Processors are most happy if you access memory that is aligned to a multiple of their natural word width. For example accessing a 4-byte number should be done at an address that is 4-byte aligned (address divisible by 4). Alignment is actually required for some (mostly vector) instructions.

This example focuses on classic scalar instructions, where the effect is largely artificial, because they are usually aligned just fine. It's still an interesting effect that might be observable on your CPU.

Some architectures outright ban misaligned accesses (older ARMs), some simply execute them slower. While older x86 (Intel) CPUs had lower performance for misaligned accesses, modern versions seem to have removed this penalty (https://lemire.me/blog/2012/05/31/data-alignment-for-speed-myth-or-reality/). However there is still a situation where misalignment can cause slowdown - if you manage to access a number across a cache boundary.

Usage:

$ misaligned-access <offset>

This program will create an array with 4-byte integers aligned to a cache boundary. It will then repeatedly write an integer to an address that is offset bytes from the start of the array. So with offset 0 it will write to the first array element, offset 4 will write to the second element etc. If you use an offset that will write to an address spanning both the first and the second cache line in the array, you should observe (a slight) slowdown.
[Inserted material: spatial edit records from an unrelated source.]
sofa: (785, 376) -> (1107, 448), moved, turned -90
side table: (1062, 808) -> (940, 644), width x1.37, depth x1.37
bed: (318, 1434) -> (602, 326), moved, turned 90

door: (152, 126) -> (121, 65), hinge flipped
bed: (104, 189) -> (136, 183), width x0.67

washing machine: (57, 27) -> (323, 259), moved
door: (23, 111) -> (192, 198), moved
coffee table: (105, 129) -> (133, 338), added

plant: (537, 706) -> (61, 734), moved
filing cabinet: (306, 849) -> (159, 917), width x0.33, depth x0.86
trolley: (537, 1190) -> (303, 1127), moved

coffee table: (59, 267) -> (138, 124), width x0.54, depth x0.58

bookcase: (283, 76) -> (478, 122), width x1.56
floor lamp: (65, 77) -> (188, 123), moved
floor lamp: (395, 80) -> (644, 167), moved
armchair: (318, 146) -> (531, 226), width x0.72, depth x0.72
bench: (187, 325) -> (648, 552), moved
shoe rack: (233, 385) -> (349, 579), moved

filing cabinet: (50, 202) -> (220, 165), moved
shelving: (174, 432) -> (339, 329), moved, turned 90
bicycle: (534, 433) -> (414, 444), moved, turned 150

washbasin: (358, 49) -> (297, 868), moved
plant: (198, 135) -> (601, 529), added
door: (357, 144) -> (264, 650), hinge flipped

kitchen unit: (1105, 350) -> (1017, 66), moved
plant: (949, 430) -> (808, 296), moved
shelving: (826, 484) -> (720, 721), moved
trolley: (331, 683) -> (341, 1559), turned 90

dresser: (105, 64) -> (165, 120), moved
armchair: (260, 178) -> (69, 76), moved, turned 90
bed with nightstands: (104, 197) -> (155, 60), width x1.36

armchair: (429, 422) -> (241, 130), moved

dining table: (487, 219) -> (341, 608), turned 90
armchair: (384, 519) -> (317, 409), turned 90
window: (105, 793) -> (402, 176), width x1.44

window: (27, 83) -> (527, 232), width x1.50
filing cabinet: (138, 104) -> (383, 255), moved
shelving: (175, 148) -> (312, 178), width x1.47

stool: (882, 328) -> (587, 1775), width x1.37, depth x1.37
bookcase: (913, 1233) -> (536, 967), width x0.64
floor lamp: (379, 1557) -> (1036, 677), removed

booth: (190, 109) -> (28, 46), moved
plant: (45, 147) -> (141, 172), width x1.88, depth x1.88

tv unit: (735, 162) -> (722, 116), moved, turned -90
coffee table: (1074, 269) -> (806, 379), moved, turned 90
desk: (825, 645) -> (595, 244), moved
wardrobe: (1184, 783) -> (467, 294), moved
For example offset 62 will put the first two bytes of the written integer into the first cache line and the following two bytes into the second cache line (assuming you have 64 byte cache lines).

If you have a modern Intel CPU, you should observe similar times for aligned and misaligned accesses, except for offsets 61, 62 and 63 that cross a cache boundary, where you should see a slight slowdown.

The program writes to the same memory all the time so that it is cached and the misalignment cost can be observed better.

You can run the Python benchmark script to plot how the time depends on the offset.